Le parti qui a incarné la droite de gouvernement en France de Charles de Gaulle à Jacques Chirac et Nicolas Sarkozy a obtenu moins de 8,5% des voix au scrutin européen du 26 mai, son pire score sous la Ve République. Le résultat, selon M. Copé, d'une "ligne ambiguë qui flirtait en permanence avec le FN, une absence totale de débat et d’animation, et une purge sans précédent qui nous a tous conduits à prendre nos distances".

Le maire de Meaux appelle à une profonde remise en cause du positionnement de LR après ce désastre électoral, suivi de la démission du patron du parti Laurent Wauquiez.
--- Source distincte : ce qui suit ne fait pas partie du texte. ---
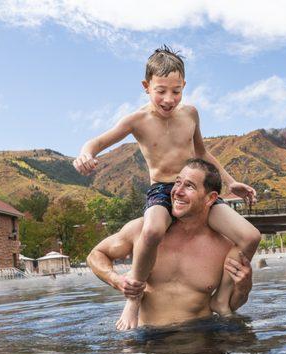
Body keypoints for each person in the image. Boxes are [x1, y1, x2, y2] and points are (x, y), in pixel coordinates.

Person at [74, 46, 261, 329]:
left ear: (184, 86)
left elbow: (203, 155)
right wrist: (86, 154)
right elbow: (97, 142)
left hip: (195, 189)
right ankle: (133, 299)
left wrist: (231, 182)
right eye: (161, 90)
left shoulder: (191, 115)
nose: (168, 99)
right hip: (163, 190)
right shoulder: (137, 120)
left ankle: (222, 300)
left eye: (176, 91)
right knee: (151, 230)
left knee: (250, 235)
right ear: (146, 86)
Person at [87, 159, 254, 329]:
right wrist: (117, 281)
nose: (177, 192)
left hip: (202, 339)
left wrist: (243, 288)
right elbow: (96, 255)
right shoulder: (142, 232)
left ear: (210, 198)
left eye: (189, 186)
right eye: (177, 182)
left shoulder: (224, 247)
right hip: (150, 341)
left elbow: (227, 306)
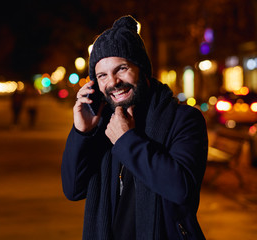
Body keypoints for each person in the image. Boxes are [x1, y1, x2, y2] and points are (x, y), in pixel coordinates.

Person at [61, 15, 208, 240]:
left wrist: (126, 140)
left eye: (121, 68)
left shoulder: (184, 119)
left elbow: (181, 189)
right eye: (102, 75)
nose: (113, 82)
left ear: (141, 68)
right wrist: (83, 133)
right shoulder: (102, 126)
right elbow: (73, 190)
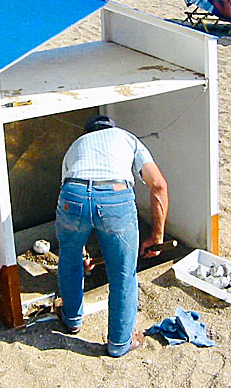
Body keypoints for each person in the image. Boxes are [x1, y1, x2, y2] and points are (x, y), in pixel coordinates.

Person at [55, 115, 169, 357]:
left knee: (69, 257)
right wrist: (157, 236)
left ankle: (71, 319)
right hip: (115, 197)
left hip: (72, 195)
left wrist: (82, 251)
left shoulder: (75, 147)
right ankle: (119, 343)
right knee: (124, 273)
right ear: (111, 129)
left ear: (87, 133)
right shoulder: (127, 138)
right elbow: (158, 185)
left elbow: (74, 194)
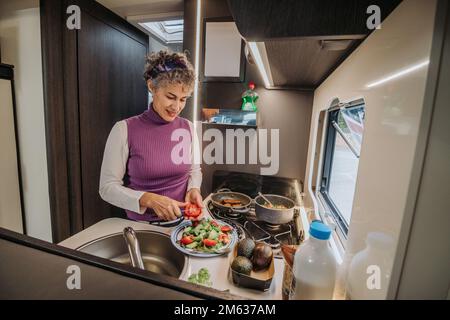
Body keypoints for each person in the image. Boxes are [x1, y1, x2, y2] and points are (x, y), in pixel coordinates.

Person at [99, 50, 202, 222]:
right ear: (152, 87)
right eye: (171, 96)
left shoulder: (188, 128)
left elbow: (194, 170)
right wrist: (148, 199)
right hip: (143, 225)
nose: (176, 107)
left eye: (183, 99)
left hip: (183, 223)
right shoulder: (124, 129)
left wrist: (194, 189)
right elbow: (107, 188)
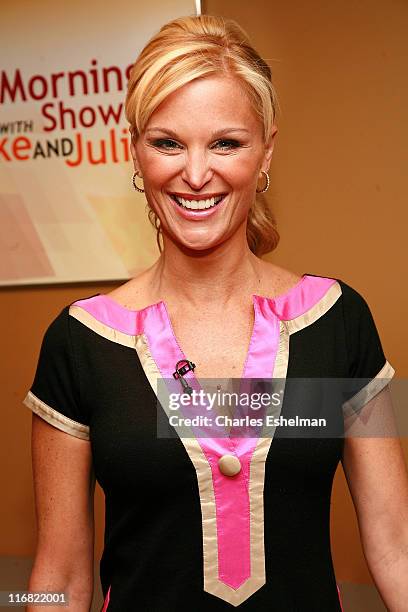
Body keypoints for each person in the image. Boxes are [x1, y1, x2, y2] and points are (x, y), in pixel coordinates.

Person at [23, 14, 408, 612]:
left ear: (266, 150)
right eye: (168, 142)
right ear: (136, 152)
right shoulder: (79, 340)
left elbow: (397, 546)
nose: (196, 174)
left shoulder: (340, 320)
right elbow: (61, 575)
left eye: (226, 142)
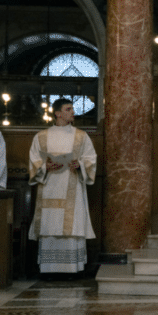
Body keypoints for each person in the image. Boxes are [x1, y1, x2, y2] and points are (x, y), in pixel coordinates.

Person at [28, 98, 97, 275]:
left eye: (72, 109)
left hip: (72, 186)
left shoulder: (81, 136)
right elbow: (34, 160)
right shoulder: (41, 136)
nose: (73, 112)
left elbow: (91, 159)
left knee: (71, 227)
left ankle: (72, 270)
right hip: (49, 186)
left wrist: (80, 165)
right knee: (50, 226)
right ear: (57, 113)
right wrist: (45, 167)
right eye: (68, 109)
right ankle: (49, 271)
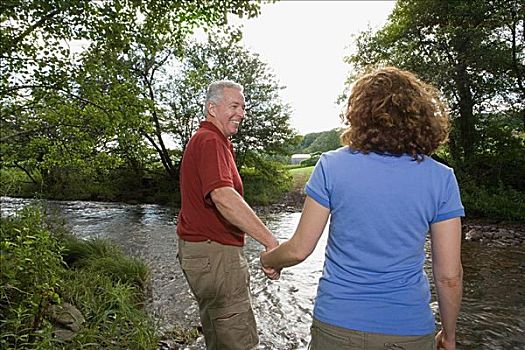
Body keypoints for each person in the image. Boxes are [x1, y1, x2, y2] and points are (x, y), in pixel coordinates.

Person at [261, 67, 464, 350]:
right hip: (408, 329)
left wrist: (270, 261)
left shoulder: (331, 166)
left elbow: (299, 249)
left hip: (337, 325)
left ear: (359, 114)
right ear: (418, 117)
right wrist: (449, 336)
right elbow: (449, 276)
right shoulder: (441, 178)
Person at [177, 80, 279, 350]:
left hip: (203, 255)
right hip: (216, 256)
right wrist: (270, 242)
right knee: (237, 340)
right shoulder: (210, 141)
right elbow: (223, 196)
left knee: (219, 335)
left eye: (243, 107)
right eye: (234, 106)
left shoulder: (207, 140)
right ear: (212, 108)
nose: (241, 113)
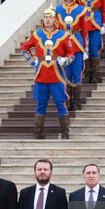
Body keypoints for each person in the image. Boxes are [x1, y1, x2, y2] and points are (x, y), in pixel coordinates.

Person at [19, 8, 80, 140]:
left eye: (50, 17)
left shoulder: (63, 35)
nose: (47, 19)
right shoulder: (37, 34)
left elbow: (72, 54)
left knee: (60, 103)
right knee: (40, 104)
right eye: (45, 17)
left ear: (55, 20)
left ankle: (65, 132)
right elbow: (24, 47)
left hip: (56, 74)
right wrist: (31, 61)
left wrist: (65, 60)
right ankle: (37, 132)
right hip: (41, 74)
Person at [55, 0, 88, 110]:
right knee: (66, 73)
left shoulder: (81, 9)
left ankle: (77, 101)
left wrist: (85, 47)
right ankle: (68, 101)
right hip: (63, 42)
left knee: (76, 72)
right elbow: (56, 30)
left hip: (77, 42)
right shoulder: (57, 10)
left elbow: (84, 30)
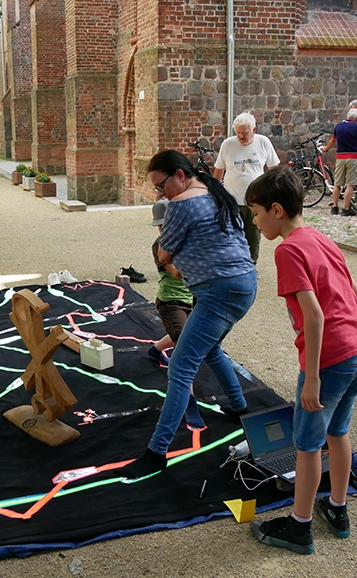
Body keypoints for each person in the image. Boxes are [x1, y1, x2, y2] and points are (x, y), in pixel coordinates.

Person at [245, 166, 357, 555]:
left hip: (330, 361)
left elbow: (315, 316)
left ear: (276, 209)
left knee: (305, 444)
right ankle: (337, 508)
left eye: (255, 212)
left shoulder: (287, 250)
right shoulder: (321, 237)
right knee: (338, 431)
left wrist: (314, 376)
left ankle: (299, 526)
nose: (254, 220)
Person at [116, 150, 257, 479]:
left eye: (161, 185)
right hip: (245, 285)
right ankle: (239, 406)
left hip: (218, 291)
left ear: (180, 174)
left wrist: (178, 257)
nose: (160, 194)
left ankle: (156, 452)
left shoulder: (181, 205)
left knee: (180, 367)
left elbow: (164, 252)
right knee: (211, 347)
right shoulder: (215, 192)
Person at [147, 199, 205, 429]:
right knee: (185, 347)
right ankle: (189, 400)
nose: (163, 230)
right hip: (170, 302)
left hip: (190, 299)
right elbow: (180, 273)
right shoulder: (159, 245)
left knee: (185, 335)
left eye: (168, 224)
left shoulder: (188, 240)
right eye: (160, 225)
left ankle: (155, 349)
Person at [214, 112, 280, 264]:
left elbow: (273, 169)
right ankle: (234, 262)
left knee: (253, 233)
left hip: (256, 199)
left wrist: (274, 192)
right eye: (238, 133)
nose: (241, 137)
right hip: (232, 198)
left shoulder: (263, 142)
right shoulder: (228, 144)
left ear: (254, 130)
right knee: (232, 232)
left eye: (245, 133)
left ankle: (251, 263)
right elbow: (219, 169)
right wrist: (214, 193)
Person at [321, 108, 357, 216]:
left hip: (340, 157)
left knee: (337, 183)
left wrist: (326, 148)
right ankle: (345, 208)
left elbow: (332, 140)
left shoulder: (338, 126)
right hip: (353, 158)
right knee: (350, 184)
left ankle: (335, 207)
"Qu’on le veuille ou non", assure-t-il, "le clivage n’est plus entre la gauche et la droite ; il est entre les partis de gouvernement et les partis extrémistes. Il faut être résolument dans le premier camp. Un parti à la fois régalien, libéral, social, européen et populaire. Avec deux supports nouveaux : l’écologie et l’intelligence artificielle."

Face au président Emmanuel Macron, il préconise une approche pragmatique, "approuver ce qui est de bon sens et combattre ce qui ne l’est pas". "Qui peut comprendre que la droite vote contre la privatisation d’ADP avec l’extrême gauche et refuse de voter la loi modernisant la fonction publique ?", s'interroge-t-il, avant d'apporter son soutien à la candidature à la tête du parti de Christian Jacob, chef du groupe des députés LR.